En même temps, (re)former un seul et même Etat avec la Géorgie est simplement impossible. Les Abkhazes ont tendance à « cultiver » le souvenir de la guerre et les maux du passé (ils conservent par exemple les vestiges d’un bâtiment de l’époque soviétique sur une place de Soukhoumi). Les Géorgiens, quant à eux, accusent les Abkhazes d’avoir procédé à un nettoyage ethnique et massacré des habitants mingréliens de Soukhoumi. Il est très difficile de trouver un terrain d’entente. Le seul qui en constitue un : le pont au-dessus de la rivière Inguri qui sert de frontière entre les deux camps.
La perte du Donbass, autre régime de facto, est-elle définitive ?

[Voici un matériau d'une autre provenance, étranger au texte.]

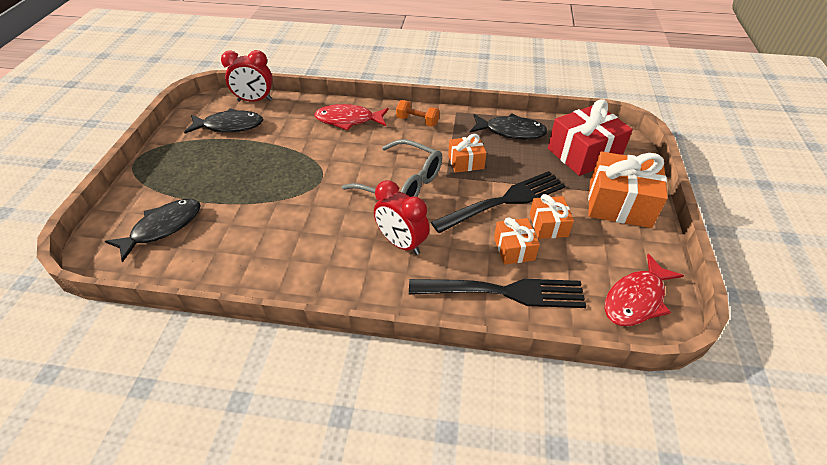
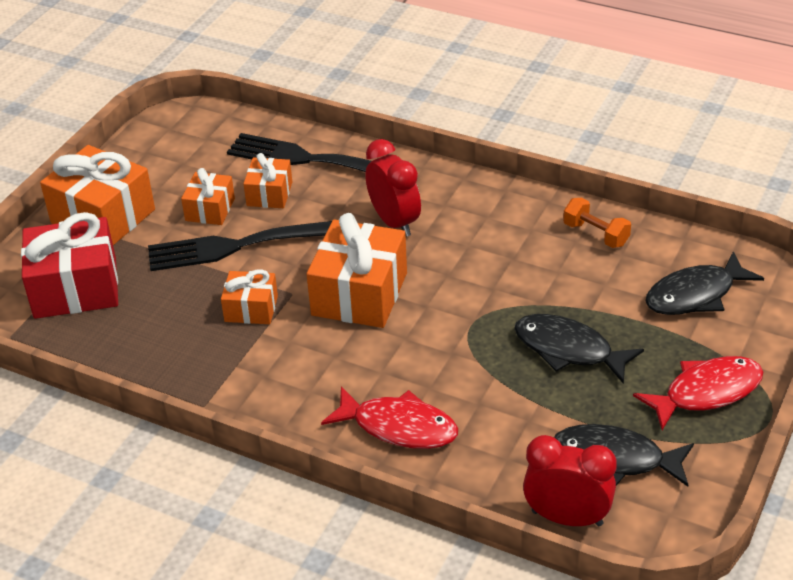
camera: 160 degrees left, 5 degrees down
(402, 184) = (359, 294): grey glasses -> orange gift
(417, 121) = (281, 399): orange dumbbell -> orange dumbbell (596, 234)
(511, 131) = (145, 346): black fish -> black fish (569, 350)
(636, 299) = (185, 133): red fish -> red fish (706, 392)

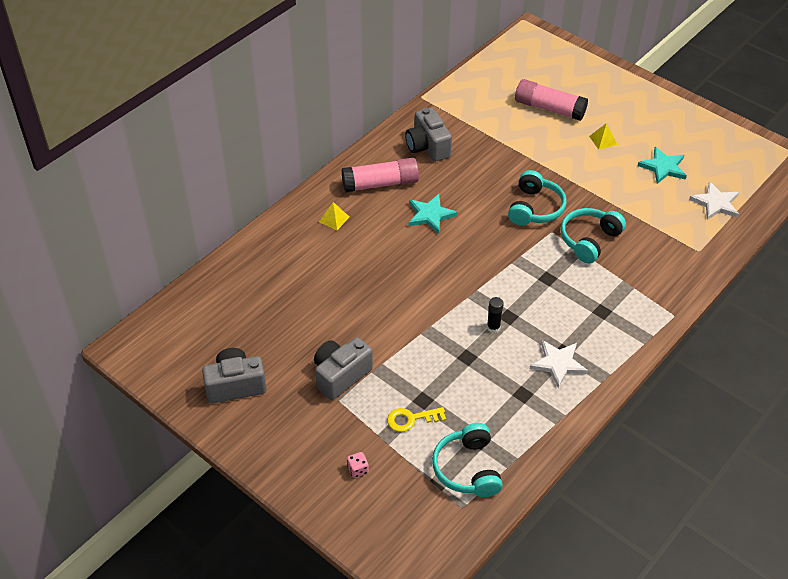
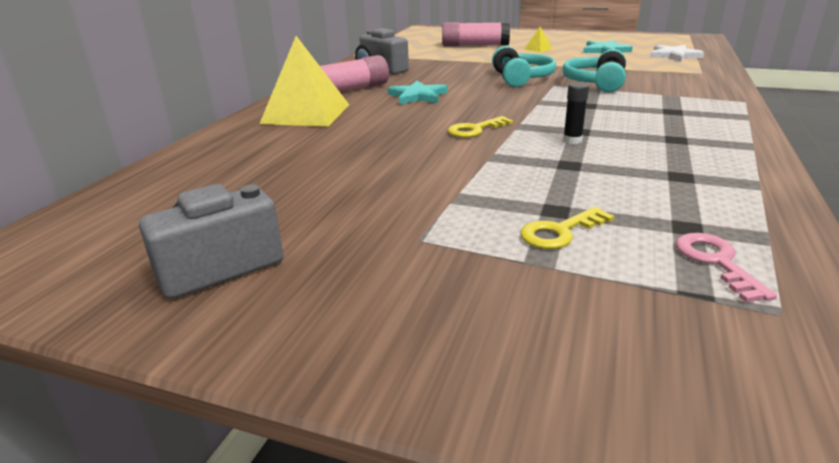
camera: 20 degrees left, 20 degrees down
(334, 219) = (306, 113): yellow pyramid -> yellow pyramid, size x2.41
(340, 375) = (405, 216): grey camera -> none
(358, 469) = (533, 315): pink dice -> none
(439, 288) = (475, 130): none -> yellow key
(467, 468) = (716, 262): turquoise headphones -> pink key
(558, 364) = (684, 148): white star -> none

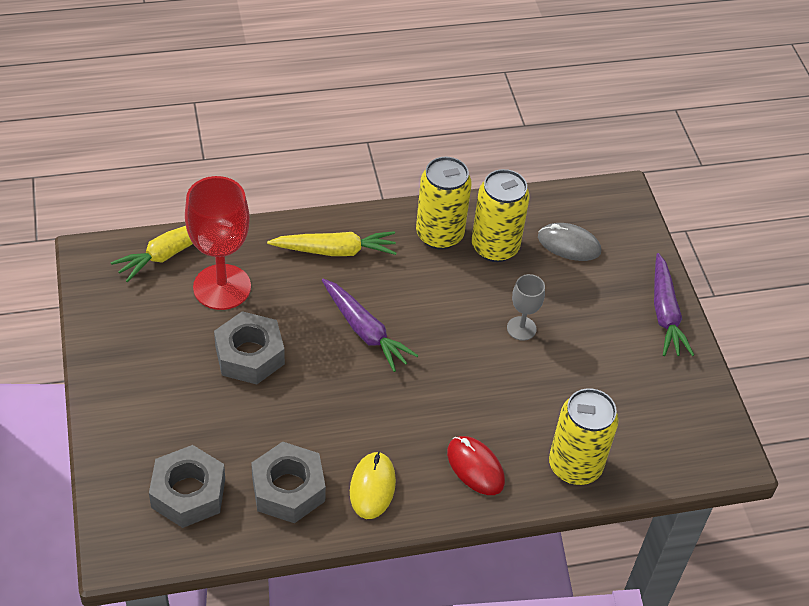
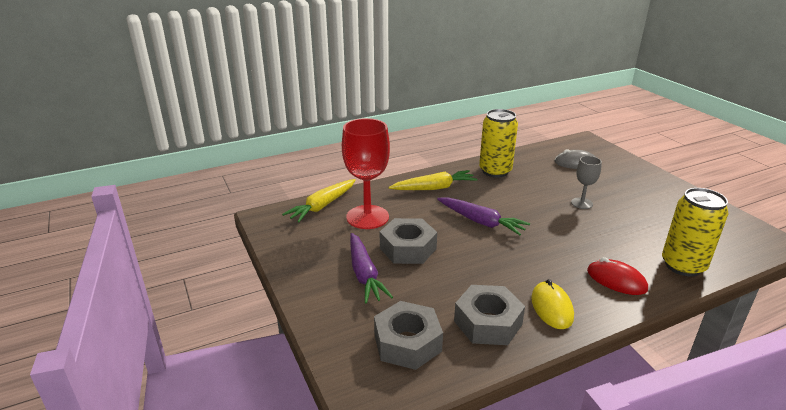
camera: 10 degrees left, 20 degrees down
(495, 247) = (533, 171): yellow can -> none
(665, 313) = (661, 182): purple carrot -> purple carrot (364, 274)

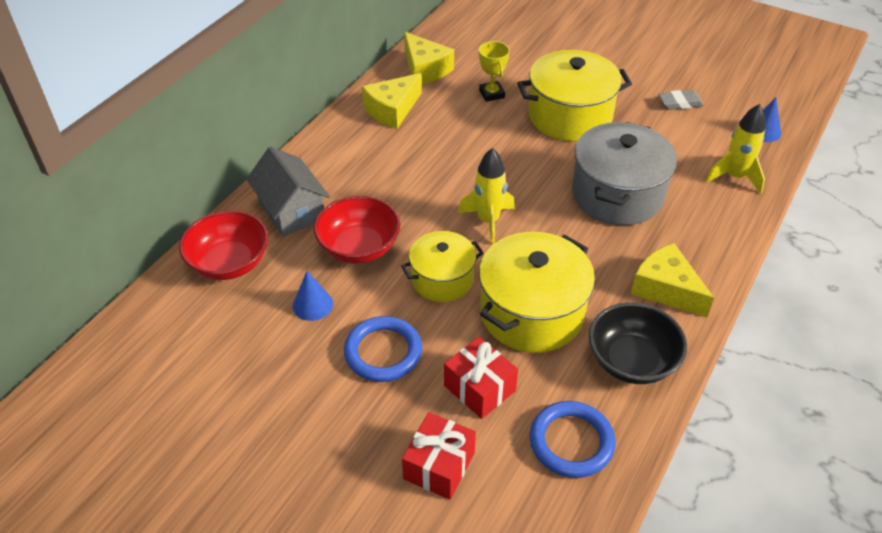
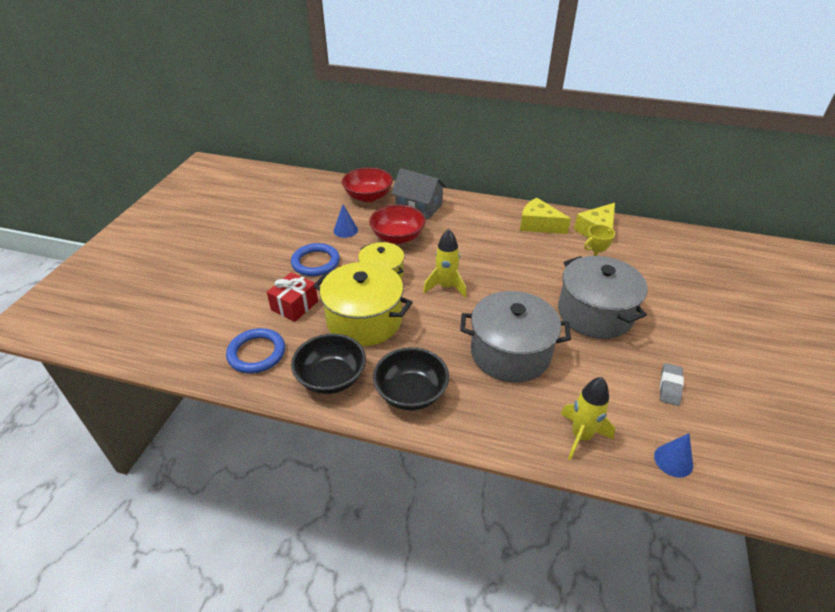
camera: 75 degrees right, 5 degrees down
(291, 210) = (419, 207): grey house -> grey house turned 75 degrees clockwise
(439, 465) = (236, 298): red gift -> none
(570, 116) = (595, 313): yellow pot -> grey pot
(666, 289) = (411, 393): yellow cheese -> black bowl
(680, 103) = (670, 386): grey eraser -> grey eraser turned 45 degrees clockwise

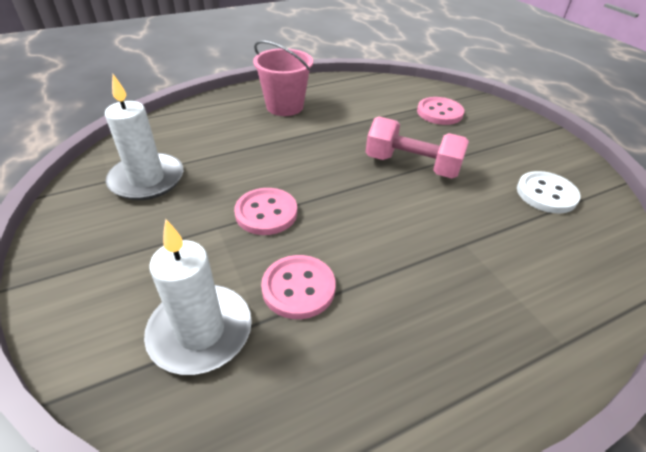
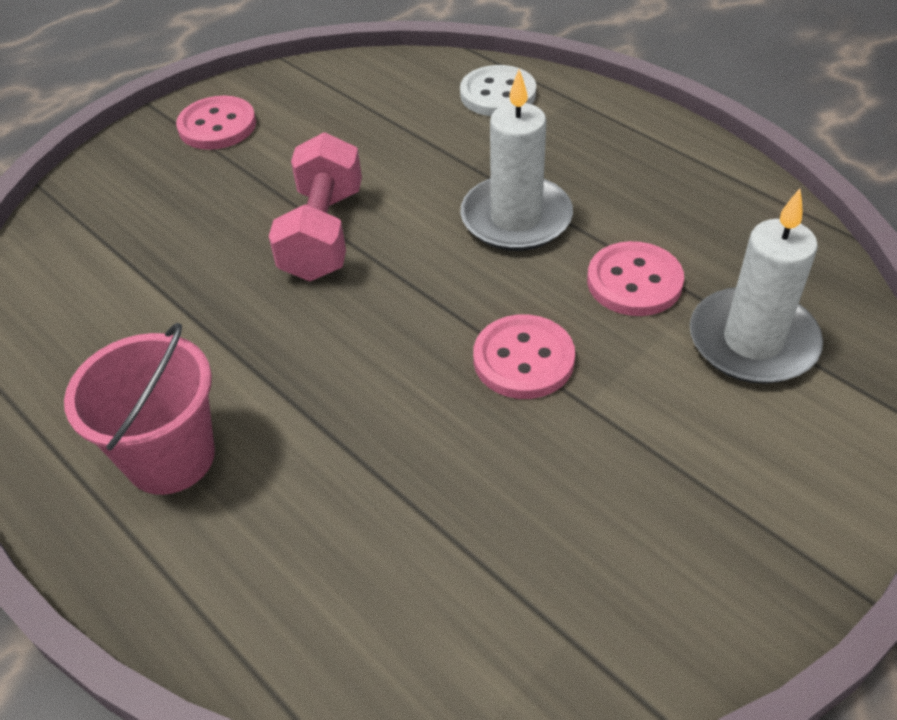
camera: 105 degrees left, 5 degrees up
(147, 180) = (533, 567): white candle -> white candle (516, 218)
(439, 112) = (136, 228): pink button -> pink button (217, 126)
(546, 194) = (336, 112): white button -> white button (498, 94)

Le cas de l’Abkhazie est comme un laboratoire d’expériences de relations extrêmement difficiles, entre autorités de jure et de facto, et leurs échecs subséquents. La haine chronique entre les deux peuples y a empêché une mise en œuvre fructueuse de mécanismes « post-conflit ».
Aujourd’hui, il reste à savoir si le scénario abkhaze pourrait se reproduire dans le contexte de l’Ukraine. Les supposées Républiques populaires de Donetsk et de Louhansk finiront-elles par être désintégrées par le gouvernement de Kiev ? Il est important de noter que l’Ukraine a déjà mis en œuvre une série de mesures pour la « dé-communisation » du pays et la lustration de responsables publics ayant travaillé dans l’administration de Viktor Yanukovych.
Ainsi, le gouvernement de Kiev doit forger sa politique très attentivement afin de trouver une solution au problème que pose l’est du pays. Le déploiement de moyens diplomatiques et militaires est nécessaire mais il est très important aussi de veiller à ne pas rompre les liens entre les habitants du Donbass et le reste de la population ukrainienne. Le président Petro Poroshenko et son premier ministre, Arseniy Petrovych Yatsenyuk, sont très clairs à ce sujet. Ils ont fait preuve d’une volonté de punir les responsables de crimes commis lors des manifestations de Maidan à Kiev et pendant le conflit au Donbass (notamment en invitant la CPI). Ces efforts devraient s’accompagner d’une politique de réintégration. La justice transitionnelle et les outils qu’elle propose en matière de réformes institutionnelles et de réconciliation sociale constituent un bon moyen d’atteindre les objectifs de base de l’Ukraine.